避暑地にテイルを向けて

         作詞 麻生圭子 作曲 池毅 編曲 戸塚修
解説 椎名さんのサードアルバム『W CONCERTO』の2曲目に収録。幾つかの椎名ソングに見られる別れの決意の曲である。
 明るいテンポに騙されそうになるが、内容は決して明るくない(当たり前だが)。「これでいいのよ」「あなたと一緒に帰ったら Um がっかりするだけよ」、そして繰り返し出てくる「I have to say Goodbye」の歌詞から別れの決意は明確且つ根強い。
 更に興味深いのはこの歌詞の各所から伺えるこの恋の様々な側面である。
 「幸せな女ならば 何も避暑地に 一人で来ないわ」の歌詞からは少なくとも「この夏の全ての思い出」に未練がある‐夏の間主人公は「幸せな女」であった事が伺える。
 また「哀しみを忘れるため あなたのことを 愛したのも事実」からは主人公が春頃に何らかの不幸(恐らくは失恋)があって、この夏の恋が心の隙間を埋めるべく求めたようなものであることと、主人公自身決してそのような恋が正当なものでないことを認めていることが分かる。

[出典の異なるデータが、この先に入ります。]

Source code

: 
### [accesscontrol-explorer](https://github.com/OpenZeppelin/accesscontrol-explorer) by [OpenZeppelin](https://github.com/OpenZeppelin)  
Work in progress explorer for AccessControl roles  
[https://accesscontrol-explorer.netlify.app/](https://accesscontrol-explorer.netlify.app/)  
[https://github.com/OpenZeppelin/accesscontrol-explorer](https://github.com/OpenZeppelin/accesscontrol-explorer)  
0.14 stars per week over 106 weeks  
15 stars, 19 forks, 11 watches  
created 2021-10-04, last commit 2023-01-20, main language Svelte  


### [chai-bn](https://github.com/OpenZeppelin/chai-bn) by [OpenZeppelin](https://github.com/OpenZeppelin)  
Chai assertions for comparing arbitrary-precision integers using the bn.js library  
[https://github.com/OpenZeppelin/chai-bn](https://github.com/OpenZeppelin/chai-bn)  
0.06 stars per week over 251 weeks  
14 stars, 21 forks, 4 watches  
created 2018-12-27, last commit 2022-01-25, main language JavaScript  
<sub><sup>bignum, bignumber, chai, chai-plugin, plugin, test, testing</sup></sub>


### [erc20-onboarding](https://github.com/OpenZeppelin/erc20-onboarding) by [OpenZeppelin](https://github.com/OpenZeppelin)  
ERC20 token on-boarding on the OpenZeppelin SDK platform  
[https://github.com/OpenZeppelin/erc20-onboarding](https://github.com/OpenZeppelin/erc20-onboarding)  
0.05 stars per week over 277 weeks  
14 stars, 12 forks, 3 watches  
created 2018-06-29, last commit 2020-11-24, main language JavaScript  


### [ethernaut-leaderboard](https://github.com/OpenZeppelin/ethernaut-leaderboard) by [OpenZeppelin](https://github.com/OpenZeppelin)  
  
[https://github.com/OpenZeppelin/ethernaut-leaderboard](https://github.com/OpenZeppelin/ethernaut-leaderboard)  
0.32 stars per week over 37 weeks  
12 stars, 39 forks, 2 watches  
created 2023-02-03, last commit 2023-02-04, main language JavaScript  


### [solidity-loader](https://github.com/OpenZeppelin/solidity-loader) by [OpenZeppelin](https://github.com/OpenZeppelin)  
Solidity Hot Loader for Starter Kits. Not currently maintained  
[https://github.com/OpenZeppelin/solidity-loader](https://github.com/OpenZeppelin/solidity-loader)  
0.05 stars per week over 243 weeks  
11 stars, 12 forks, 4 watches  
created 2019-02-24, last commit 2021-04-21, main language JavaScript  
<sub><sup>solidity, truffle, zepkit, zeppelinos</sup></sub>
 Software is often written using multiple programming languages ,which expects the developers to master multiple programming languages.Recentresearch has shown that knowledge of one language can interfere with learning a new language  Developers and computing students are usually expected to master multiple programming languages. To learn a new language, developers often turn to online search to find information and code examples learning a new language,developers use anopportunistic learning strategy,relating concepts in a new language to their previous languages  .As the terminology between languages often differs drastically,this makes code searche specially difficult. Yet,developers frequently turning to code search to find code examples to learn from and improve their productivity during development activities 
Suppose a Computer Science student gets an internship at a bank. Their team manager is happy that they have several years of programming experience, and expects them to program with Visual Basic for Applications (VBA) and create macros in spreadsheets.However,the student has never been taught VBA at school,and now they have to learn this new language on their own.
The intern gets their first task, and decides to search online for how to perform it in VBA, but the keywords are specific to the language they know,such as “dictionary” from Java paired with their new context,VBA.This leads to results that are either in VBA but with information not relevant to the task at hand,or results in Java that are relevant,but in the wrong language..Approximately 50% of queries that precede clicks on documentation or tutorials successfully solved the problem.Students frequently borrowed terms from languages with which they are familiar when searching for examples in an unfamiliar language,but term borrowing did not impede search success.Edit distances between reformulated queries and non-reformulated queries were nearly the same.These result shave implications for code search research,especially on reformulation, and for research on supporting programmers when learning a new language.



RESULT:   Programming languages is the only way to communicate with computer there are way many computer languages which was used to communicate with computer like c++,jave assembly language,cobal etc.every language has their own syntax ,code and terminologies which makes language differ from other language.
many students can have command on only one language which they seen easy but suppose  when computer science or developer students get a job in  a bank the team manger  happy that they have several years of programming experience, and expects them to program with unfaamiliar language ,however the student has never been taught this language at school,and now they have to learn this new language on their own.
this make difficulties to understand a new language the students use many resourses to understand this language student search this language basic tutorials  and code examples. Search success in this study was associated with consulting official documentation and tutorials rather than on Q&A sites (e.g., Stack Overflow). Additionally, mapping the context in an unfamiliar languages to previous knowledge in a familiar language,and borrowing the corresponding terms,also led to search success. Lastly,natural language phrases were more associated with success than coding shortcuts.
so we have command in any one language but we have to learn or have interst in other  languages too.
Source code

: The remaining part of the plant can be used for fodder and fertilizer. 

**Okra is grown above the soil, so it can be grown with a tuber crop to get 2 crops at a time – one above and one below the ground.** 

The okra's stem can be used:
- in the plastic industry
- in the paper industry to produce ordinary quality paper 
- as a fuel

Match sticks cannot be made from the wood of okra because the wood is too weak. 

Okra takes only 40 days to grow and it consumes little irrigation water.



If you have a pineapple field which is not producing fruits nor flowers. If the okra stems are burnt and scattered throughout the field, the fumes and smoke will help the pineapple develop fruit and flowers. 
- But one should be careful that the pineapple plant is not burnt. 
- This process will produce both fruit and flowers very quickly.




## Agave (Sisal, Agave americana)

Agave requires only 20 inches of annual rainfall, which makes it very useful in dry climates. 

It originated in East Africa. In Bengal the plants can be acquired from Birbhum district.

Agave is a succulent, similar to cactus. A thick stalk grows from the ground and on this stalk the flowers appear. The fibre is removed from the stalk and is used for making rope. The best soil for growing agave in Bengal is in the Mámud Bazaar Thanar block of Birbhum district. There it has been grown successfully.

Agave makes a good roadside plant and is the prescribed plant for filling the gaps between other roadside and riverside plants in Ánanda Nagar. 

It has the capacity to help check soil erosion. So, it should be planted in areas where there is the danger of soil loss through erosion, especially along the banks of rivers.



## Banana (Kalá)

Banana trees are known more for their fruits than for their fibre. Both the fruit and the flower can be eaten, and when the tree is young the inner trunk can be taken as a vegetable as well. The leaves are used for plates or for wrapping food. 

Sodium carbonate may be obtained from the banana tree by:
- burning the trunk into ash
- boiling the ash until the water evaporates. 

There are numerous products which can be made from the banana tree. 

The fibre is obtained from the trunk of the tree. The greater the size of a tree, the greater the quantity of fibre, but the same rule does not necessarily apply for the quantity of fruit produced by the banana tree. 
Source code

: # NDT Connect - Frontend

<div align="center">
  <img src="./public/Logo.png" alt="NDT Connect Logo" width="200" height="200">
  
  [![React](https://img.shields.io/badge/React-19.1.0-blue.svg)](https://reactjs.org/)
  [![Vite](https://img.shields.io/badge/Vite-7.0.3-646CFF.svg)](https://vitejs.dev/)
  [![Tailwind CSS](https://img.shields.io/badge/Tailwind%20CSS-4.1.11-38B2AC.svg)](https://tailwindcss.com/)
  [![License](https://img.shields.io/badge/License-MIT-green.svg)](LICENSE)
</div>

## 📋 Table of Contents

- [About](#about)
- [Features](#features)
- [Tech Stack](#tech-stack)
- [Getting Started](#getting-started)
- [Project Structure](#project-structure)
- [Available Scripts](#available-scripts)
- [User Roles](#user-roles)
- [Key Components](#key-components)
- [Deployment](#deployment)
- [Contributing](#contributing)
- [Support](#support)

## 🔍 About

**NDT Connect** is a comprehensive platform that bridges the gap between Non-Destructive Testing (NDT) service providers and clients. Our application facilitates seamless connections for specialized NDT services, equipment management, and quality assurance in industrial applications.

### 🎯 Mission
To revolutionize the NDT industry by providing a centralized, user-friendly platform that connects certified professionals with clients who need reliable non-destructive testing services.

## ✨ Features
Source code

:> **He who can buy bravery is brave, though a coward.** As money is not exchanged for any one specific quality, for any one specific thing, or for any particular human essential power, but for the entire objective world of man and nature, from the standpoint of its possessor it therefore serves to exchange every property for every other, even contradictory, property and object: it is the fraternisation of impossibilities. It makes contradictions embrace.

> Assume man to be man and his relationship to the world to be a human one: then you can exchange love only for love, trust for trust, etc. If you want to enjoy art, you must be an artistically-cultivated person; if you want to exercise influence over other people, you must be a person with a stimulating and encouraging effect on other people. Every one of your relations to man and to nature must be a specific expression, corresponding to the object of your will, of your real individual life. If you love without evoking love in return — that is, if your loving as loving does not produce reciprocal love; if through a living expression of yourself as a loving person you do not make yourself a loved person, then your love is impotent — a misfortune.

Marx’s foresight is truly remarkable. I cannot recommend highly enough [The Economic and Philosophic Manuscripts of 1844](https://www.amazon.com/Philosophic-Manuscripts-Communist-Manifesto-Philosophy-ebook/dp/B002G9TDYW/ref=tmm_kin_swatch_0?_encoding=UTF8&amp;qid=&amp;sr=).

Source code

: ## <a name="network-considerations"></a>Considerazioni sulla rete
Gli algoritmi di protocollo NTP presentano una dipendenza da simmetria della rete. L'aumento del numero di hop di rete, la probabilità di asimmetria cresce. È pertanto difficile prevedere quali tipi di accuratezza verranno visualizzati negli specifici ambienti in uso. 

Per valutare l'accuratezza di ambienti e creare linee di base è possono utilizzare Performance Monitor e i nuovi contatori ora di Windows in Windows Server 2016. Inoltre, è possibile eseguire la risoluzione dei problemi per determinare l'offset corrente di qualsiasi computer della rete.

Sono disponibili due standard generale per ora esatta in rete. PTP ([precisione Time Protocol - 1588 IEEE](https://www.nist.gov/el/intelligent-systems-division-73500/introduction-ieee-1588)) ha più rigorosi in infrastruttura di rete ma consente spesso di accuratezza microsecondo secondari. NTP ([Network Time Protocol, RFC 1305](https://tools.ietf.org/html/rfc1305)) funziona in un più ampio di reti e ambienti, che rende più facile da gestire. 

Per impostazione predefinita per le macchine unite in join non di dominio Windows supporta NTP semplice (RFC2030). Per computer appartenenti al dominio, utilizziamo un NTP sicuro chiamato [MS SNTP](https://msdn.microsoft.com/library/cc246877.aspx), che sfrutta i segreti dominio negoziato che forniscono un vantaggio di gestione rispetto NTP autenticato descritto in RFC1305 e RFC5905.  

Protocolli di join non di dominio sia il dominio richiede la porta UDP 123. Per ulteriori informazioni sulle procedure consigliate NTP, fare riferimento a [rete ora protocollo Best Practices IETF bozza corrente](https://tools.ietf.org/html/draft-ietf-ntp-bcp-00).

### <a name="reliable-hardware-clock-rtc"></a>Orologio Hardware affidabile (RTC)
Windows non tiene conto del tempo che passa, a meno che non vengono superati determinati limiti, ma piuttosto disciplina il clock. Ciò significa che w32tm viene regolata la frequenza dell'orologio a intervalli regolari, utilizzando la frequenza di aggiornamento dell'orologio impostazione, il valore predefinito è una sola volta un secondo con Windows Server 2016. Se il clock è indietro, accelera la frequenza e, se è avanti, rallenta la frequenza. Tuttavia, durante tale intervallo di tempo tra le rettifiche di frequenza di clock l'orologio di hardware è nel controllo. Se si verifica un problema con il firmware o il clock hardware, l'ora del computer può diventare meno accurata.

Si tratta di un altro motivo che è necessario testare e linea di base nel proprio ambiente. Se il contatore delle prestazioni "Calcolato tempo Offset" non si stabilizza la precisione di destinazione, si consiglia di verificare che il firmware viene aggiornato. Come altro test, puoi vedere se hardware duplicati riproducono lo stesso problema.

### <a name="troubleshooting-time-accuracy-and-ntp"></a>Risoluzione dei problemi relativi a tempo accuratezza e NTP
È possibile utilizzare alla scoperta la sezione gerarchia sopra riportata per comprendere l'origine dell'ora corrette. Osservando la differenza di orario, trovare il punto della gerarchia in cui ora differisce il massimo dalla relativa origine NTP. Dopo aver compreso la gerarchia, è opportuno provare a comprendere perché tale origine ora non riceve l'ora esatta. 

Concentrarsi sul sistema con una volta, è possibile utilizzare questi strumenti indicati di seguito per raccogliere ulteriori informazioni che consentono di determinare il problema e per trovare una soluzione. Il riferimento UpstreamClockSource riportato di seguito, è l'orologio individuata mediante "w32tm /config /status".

 ダンエモンはこれでも真面目な恋愛を志しているので、いわゆる一夏の恋や、寂しさを埋める為の恋は好きじゃない(十数年前の道場主がタイムマシーンで現代にやってきたら「生涯に何人もの女性を愛するとは何事だ!!」と言って今の道場主を殴りつけることだろう)。
 だが人間は弱いものである。一過性と分かっていても心身を委ねたくなることもあるだろうし、ダンエモンが例外であるとの断言は困難である。大切なのは一過性の中にも人生の一コマとして得るべき大切なものがあるのではないか?との思いだろう。
 恐らくは主人公の中にも忘却の彼方に捨てるべき「夏の恋」にも得るべきものがある、との思いがあるからわざわざ「避暑地に 一人で」訪れ、繰り返し「あなたのことを 愛したのも事実」と出て来るのだろう。
 勿論忘却の彼方に捨てるべき一過性のものにいつまでも囚われる事は好ましくない。主人公の意は決別で固まっている。
 だがそんな中にも「アクセルを無理に強く踏みこ」む様な、どこか無理した仕草がすぐには消せない未練を暗に示していて秀逸である。